• EXERCISE OBJECTIVE
Write the records out again. Match them exactly.

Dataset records
--*--
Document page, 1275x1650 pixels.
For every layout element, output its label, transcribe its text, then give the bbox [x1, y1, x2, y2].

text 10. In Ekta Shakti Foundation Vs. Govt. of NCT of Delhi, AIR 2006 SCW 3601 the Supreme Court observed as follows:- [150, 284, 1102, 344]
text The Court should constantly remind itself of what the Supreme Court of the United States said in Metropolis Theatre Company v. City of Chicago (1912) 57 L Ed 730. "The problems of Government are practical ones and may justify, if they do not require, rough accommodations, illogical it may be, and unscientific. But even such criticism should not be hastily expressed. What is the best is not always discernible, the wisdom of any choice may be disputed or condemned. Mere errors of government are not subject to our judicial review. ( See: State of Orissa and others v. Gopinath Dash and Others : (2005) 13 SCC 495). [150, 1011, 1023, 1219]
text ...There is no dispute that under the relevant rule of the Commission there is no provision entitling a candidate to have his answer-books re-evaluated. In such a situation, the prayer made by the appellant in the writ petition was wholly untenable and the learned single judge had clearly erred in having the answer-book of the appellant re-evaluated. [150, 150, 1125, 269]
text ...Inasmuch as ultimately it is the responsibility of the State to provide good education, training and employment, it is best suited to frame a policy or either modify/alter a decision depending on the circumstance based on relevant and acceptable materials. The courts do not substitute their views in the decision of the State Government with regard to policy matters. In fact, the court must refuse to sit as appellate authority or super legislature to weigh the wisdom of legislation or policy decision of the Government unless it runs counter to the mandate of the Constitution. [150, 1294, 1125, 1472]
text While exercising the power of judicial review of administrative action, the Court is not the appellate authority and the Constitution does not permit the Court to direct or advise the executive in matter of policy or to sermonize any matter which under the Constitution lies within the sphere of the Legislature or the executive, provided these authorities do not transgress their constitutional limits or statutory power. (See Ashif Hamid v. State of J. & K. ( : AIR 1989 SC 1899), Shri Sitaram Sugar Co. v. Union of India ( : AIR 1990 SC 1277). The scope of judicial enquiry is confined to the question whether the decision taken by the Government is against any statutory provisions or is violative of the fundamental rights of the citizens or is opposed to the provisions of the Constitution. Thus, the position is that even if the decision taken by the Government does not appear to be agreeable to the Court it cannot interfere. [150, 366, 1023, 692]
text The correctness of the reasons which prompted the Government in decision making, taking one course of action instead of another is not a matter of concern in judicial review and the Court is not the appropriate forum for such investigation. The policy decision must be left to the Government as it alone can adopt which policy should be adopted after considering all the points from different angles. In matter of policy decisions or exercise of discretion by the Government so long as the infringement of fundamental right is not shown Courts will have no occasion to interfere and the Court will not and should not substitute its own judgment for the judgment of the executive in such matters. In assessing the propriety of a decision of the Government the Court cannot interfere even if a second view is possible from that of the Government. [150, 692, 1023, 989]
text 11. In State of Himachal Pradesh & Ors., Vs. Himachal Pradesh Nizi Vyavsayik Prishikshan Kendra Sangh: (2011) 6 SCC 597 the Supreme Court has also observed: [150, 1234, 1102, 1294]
--*--
• RESULT BELOW
Document page, 1275x1650 pixels.
For every layout element, output its label, transcribe its text, then give the bbox [x1, y1, x2, y2].

text 10. In Ekta Shakti Foundation Vs. Govt. of NCT of Delhi, AIR 2006 SCW 3601 the Supreme Court observed as follows:- [150, 284, 1102, 344]
text The Court should constantly remind itself of what the Supreme Court of the United States said in Metropolis Theatre Company v. City of Chicago (1912) 57 L Ed 730. "The problems of Government are practical ones and may justify, if they do not require, rough accommodations, illogical it may be, and unscientific. But even such criticism should not be hastily expressed. What is the best is not always discernible, the wisdom of any choice may be disputed or condemned. Mere errors of government are not subject to our judicial review. ( See: State of Orissa and others v. Gopinath Dash and Others : (2005) 13 SCC 495). [150, 1011, 1023, 1219]
text ...There is no dispute that under the relevant rule of the Commission there is no provision entitling a candidate to have his answer-books re-evaluated. In such a situation, the prayer made by the appellant in the writ petition was wholly untenable and the learned single judge had clearly erred in having the answer-book of the appellant re-evaluated. [150, 150, 1125, 269]
text ...Inasmuch as ultimately it is the responsibility of the State to provide good education, training and employment, it is best suited to frame a policy or either modify/alter a decision depending on the circumstance based on relevant and acceptable materials. The courts do not substitute their views in the decision of the State Government with regard to policy matters. In fact, the court must refuse to sit as appellate authority or super legislature to weigh the wisdom of legislation or policy decision of the Government unless it runs counter to the mandate of the Constitution. [150, 1294, 1125, 1472]
text While exercising the power of judicial review of administrative action, the Court is not the appellate authority and the Constitution does not permit the Court to direct or advise the executive in matter of policy or to sermonize any matter which under the Constitution lies within the sphere of the Legislature or the executive, provided these authorities do not transgress their constitutional limits or statutory power. (See Ashif Hamid v. State of J. & K. ( : AIR 1989 SC 1899), Shri Sitaram Sugar Co. v. Union of India ( : AIR 1990 SC 1277). The scope of judicial enquiry is confined to the question whether the decision taken by the Government is against any statutory provisions or is violative of the fundamental rights of the citizens or is opposed to the provisions of the Constitution. Thus, the position is that even if the decision taken by the Government does not appear to be agreeable to the Court it cannot interfere. [150, 366, 1023, 692]
text The correctness of the reasons which prompted the Government in decision making, taking one course of action instead of another is not a matter of concern in judicial review and the Court is not the appropriate forum for such investigation. The policy decision must be left to the Government as it alone can adopt which policy should be adopted after considering all the points from different angles. In matter of policy decisions or exercise of discretion by the Government so long as the infringement of fundamental right is not shown Courts will have no occasion to interfere and the Court will not and should not substitute its own judgment for the judgment of the executive in such matters. In assessing the propriety of a decision of the Government the Court cannot interfere even if a second view is possible from that of the Government. [150, 692, 1023, 989]
text 11. In State of Himachal Pradesh & Ors., Vs. Himachal Pradesh Nizi Vyavsayik Prishikshan Kendra Sangh: (2011) 6 SCC 597 the Supreme Court has also observed: [150, 1234, 1102, 1294]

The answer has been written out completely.